━━━ Input records ━━━
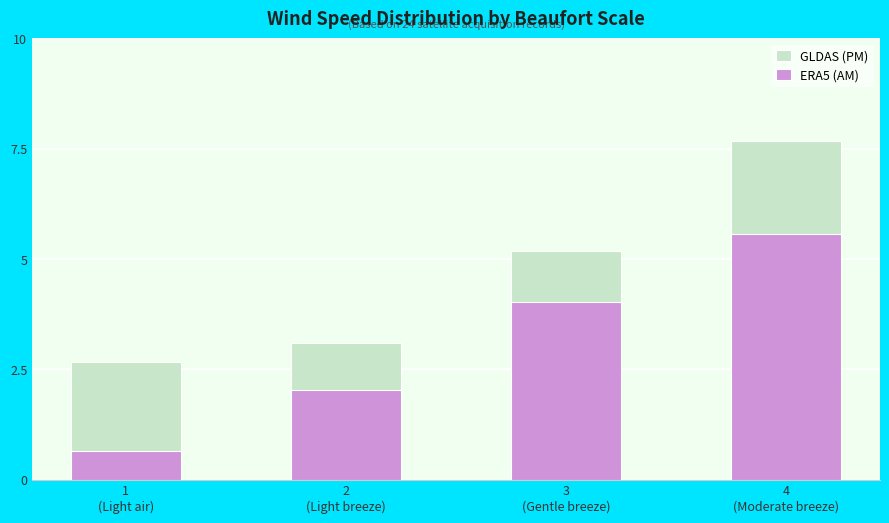

What is the approximate value of GLDAS (PM) at 4
(Moderate breeze)?

7.7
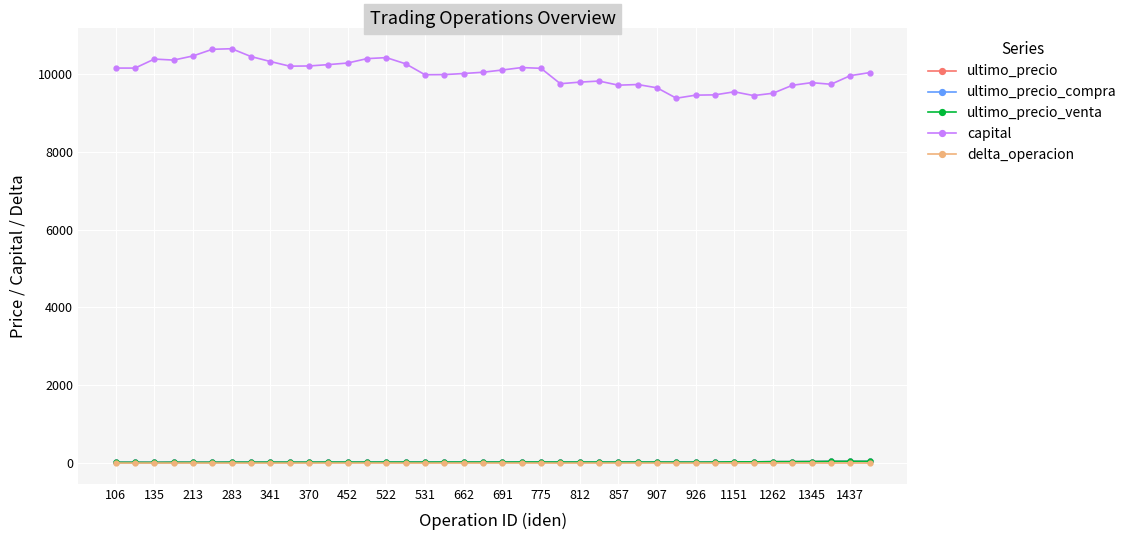

Is this an area chart (filled region under the line)?

No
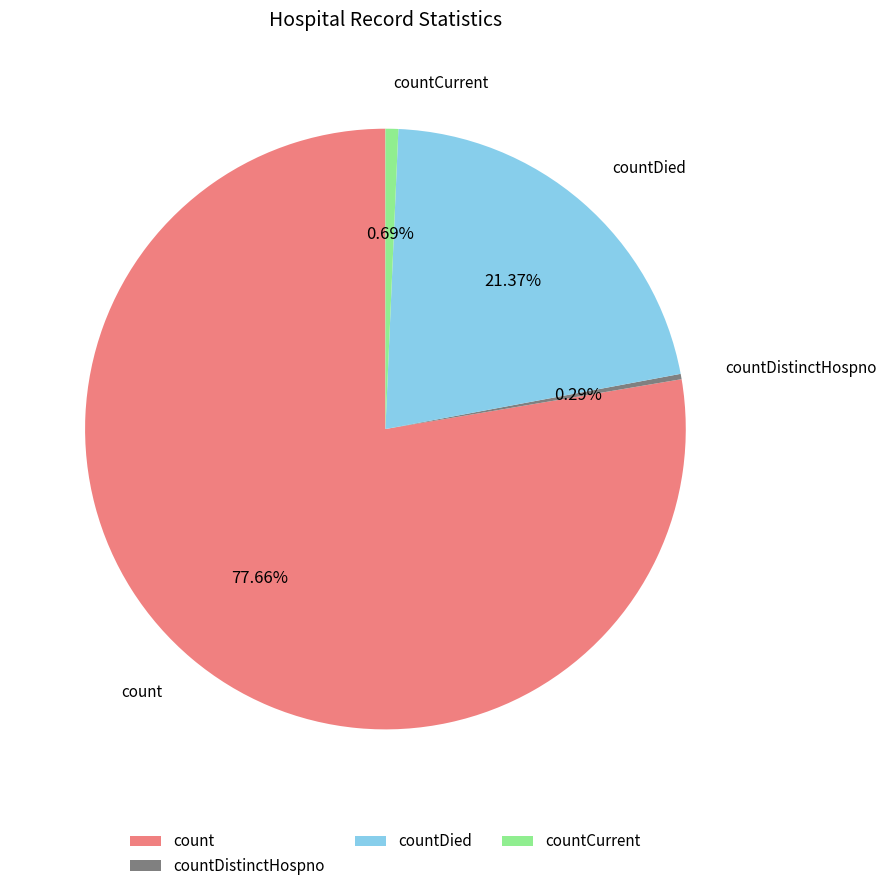

Does count represent more than half of the total?

Yes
━━━
■ What to do
Can you rewrite all the data above with "approximate" swapped for "estimated", leaving everything else unchanged and omitting the pictures?

■ Your solution
What is the estimated value of GLDAS (PM) at 4
(Moderate breeze)?

7.7

Is this an area chart (filled region under the line)?

No

Does count represent more than half of the total?

Yes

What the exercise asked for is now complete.